- _DATA FOR THIS EXERCISE_
%%
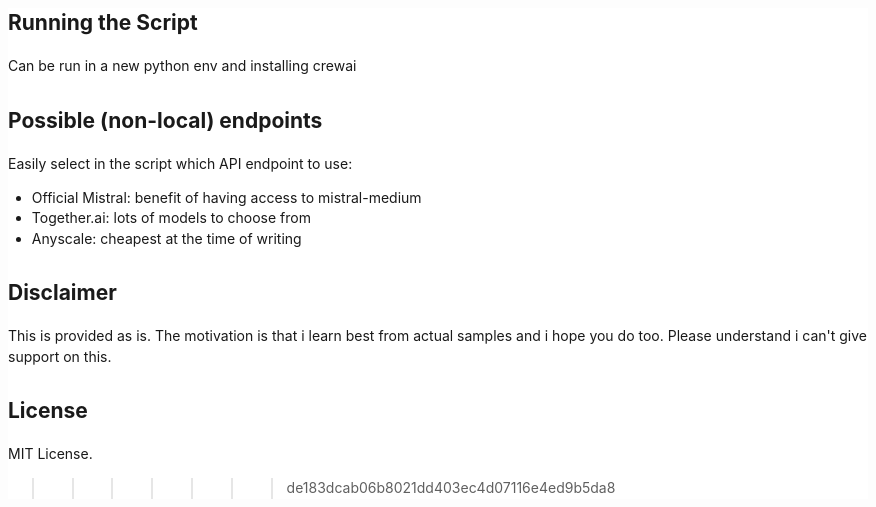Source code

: ## Running the Script
Can be run in a new python env and installing crewai

## Possible (non-local) endpoints
Easily select in the script which API endpoint to use:
- Official Mistral: benefit of having access to mistral-medium
- Together.ai: lots of models to choose from
- Anyscale: cheapest at the time of writing

## Disclaimer
This is provided as is. The motivation is that i learn best from actual samples and i hope you do too. Please understand i can't give support on this.

## License
MIT License.
>>>>>>> de183dcab06b8021dd403ec4d07116e4ed9b5da8
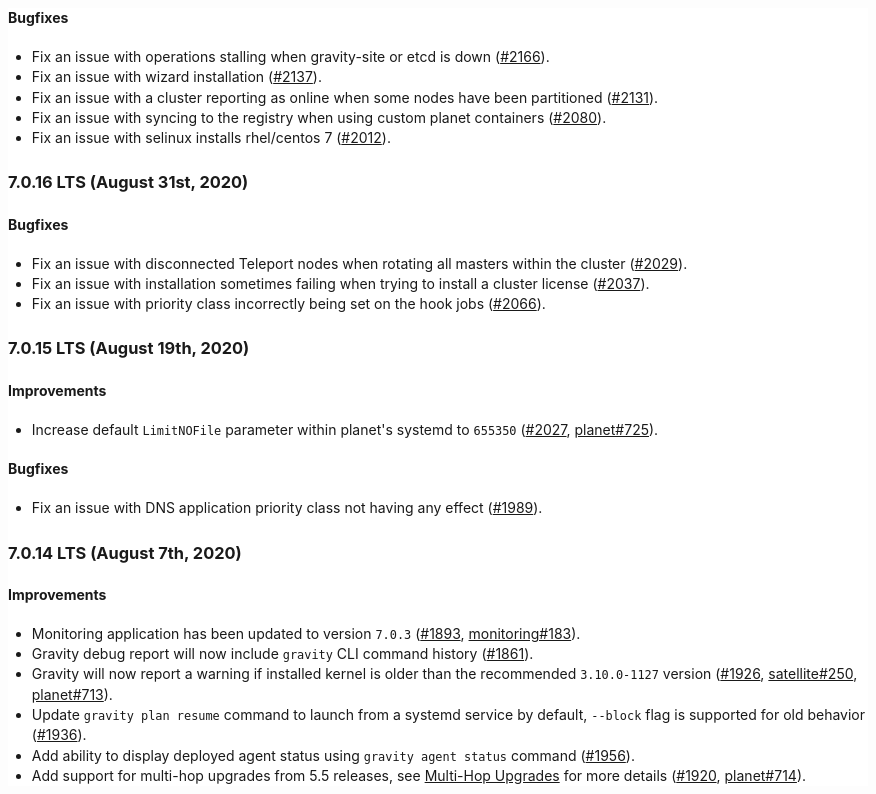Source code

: #### Bugfixes

* Fix an issue with operations stalling when gravity-site or etcd is down ([#2166](https://github.com/gravitational/gravity/pull/2166)).
* Fix an issue with wizard installation ([#2137](https://github.com/gravitational/gravity/pull/2137)).
* Fix an issue with a cluster reporting as online when some nodes have been partitioned ([#2131](https://github.com/gravitational/gravity/pull/2131)).
* Fix an issue with syncing to the registry when using custom planet containers ([#2080](https://github.com/gravitational/gravity/pull/2080)).
* Fix an issue with selinux installs rhel/centos 7 ([#2012](https://github.com/gravitational/gravity/pull/2012)).

### 7.0.16 LTS (August 31st, 2020)

#### Bugfixes

* Fix an issue with disconnected Teleport nodes when rotating all masters within the cluster ([#2029](https://github.com/gravitational/gravity/pull/2029)).
* Fix an issue with installation sometimes failing when trying to install a cluster license ([#2037](https://github.com/gravitational/gravity/pull/2037)).
* Fix an issue with priority class incorrectly being set on the hook jobs ([#2066](https://github.com/gravitational/gravity/pull/2066)).

### 7.0.15 LTS (August 19th, 2020)

#### Improvements

* Increase default `LimitNOFile` parameter within planet's systemd to `655350` ([#2027](https://github.com/gravitational/gravity/pull/2027), [planet#725](https://github.com/gravitational/planet/pull/725)).

#### Bugfixes

* Fix an issue with DNS application priority class not having any effect ([#1989](https://github.com/gravitational/gravity/pull/1989)).

### 7.0.14 LTS (August 7th, 2020)

#### Improvements

* Monitoring application has been updated to version `7.0.3` ([#1893](https://github.com/gravitational/gravity/pull/1893), [monitoring#183](https://github.com/gravitational/monitoring-app/pull/183)).
* Gravity debug report will now include `gravity` CLI command history ([#1861](https://github.com/gravitational/gravity/pull/1861)).
* Gravity will now report a warning if installed kernel is older than the recommended `3.10.0-1127` version ([#1926](https://github.com/gravitational/gravity/pull/1926), [satellite#250](https://github.com/gravitational/satellite/pull/250), [planet#713](https://github.com/gravitational/planet/pull/713)).
* Update `gravity plan resume` command to launch from a systemd service by default, `--block` flag is supported for old behavior ([#1936](https://github.com/gravitational/gravity/pull/1936)).
* Add ability to display deployed agent status using `gravity agent status` command ([#1956](https://github.com/gravitational/gravity/pull/1956)).
* Add support for multi-hop upgrades from 5.5 releases, see [Multi-Hop Upgrades](cluster.md#multi-hop-upgrades) for more details ([#1920](https://github.com/gravitational/gravity/pull/1920), [planet#714](https://github.com/gravitational/planet/pull/714)).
%%
- _WHAT YOU HAVE TO DO_
Find each line in the data above that contains the word "when", and copy every such line in full.

- _TASK RESULT_
* Fix an issue with operations stalling when gravity-site or etcd is down ([#2166](https://github.com/gravitational/gravity/pull/2166)).
* Fix an issue with a cluster reporting as online when some nodes have been partitioned ([#2131](https://github.com/gravitational/gravity/pull/2131)).
* Fix an issue with syncing to the registry when using custom planet containers ([#2080](https://github.com/gravitational/gravity/pull/2080)).
* Fix an issue with disconnected Teleport nodes when rotating all masters within the cluster ([#2029](https://github.com/gravitational/gravity/pull/2029)).
* Fix an issue with installation sometimes failing when trying to install a cluster license ([#2037](https://github.com/gravitational/gravity/pull/2037)).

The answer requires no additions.